**Instrucciones**
a - Transcribe del texto de referencia todo el tramo que va desde "Dios en conflicto" hasta "y narradora norteamericana.", ambos incluidos.
b - Responde, según el texto de referencia:
(i) ¿Qué editorial acaba de publicar "Memorias de una joven católica"?
(ii) ¿En qué ciudad estaba la parroquia mencionada en el texto?
(iii) ¿Bajo qué título quedan archivadas las cartas de los seglares?

Principal RADAR NO Turismo Libros Futuro CASH Stira

ANTICIPOS


Dios en conflicto

 

En su libro “Memorias de una joven católica” –que acaba de ser editado por Lumen–, Mary MacCarthy realiza una inteligente crítica a la Iglesia y a la “falsa magnanimidad” de muchos de sus fieles. Entre sus páginas puede palparse en clave autobiográfica, la brillantez habitual de la ensayista y narradora norteamericana.

Por Mary MacCarthy

A menudo me preguntan si conservo mis tradiciones católicas. Es difícil dar una contestación, debido, en parte, a que estas tradiciones católicas me fueron transmitidas por distintos canales. Por una parte, estaba el catolicismo que aprendí de mi madre y de los sencillos sacerdotes y monjas de mi parroquia en Minneapolis que, en términos generales, era una religión de belleza y bondad, pese a que no practicara con la debida perfección. Pero, por otra parte, estaba el catolicismo del salón de mi abuela McCarthy y del hogar que nos dieron, que era una doctrina amarga y siniestra, en la que viejos odios y rencores se habían cosido en su propio jugo durante generaciones, mientras la ignorancia revolvía orgullosamente el contenido de la olla. (...) A veces he pensado que el catolicismo no es religión conveniente para los seglares, o, al menos, para los seglares norteamericanos, en quienes saca a la superficie los peores rasgos de la naturaleza humana y los inviste de una especie de falsa santificación. En el curso de la publicación de estos recuerdos en revistas, he recibido muchas cartas de seglares y también de sacerdotes y monjas. Las cartas de los seglares –principalmente de las mujeres– son todas parecidas y las tengo archivadas bajo el título de Correspondencia soez. A menudo, estas cartas están repletas de faltas de ortografía, a pesar de que los autores aseguran que son gente educada. Y todas ellas, sin excepción, son amenazadoras. “Falsedad”, “deformación”, “mentira”, “hipocresía”, “odio”, “veneno”, “inmundicia”, “basura”, “vulgaridad”, son palabras del vocabulario común a todas estas cartas. Los autores amenazan con cancelar la suscripción a las revistas que publicaban mis recuerdos, hablan de “muchas otras personas que usted sabe que piensan igual que yo”, es decir, intentan constituirse en grupo de presión. Algunos exigen respuesta. Una señora escribió: “Tengo la impresión de que esto está prohibido por la ley”.

**Datos a continuación**
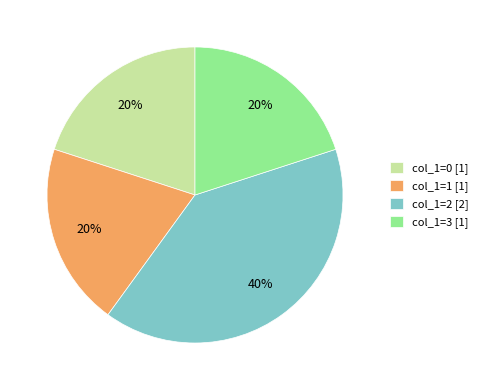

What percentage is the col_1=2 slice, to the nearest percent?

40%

**Respuestas por tarea**
a -
Dios en conflicto

 

En su libro “Memorias de una joven católica” –que acaba de ser editado por Lumen–, Mary MacCarthy realiza una inteligente crítica a la Iglesia y a la “falsa magnanimidad” de muchos de sus fieles. Entre sus páginas puede palparse en clave autobiográfica, la brillantez habitual de la ensayista y narradora norteamericana.

b -
(i) Lumen.
(ii) Minneapolis.
(iii) Correspondencia soez.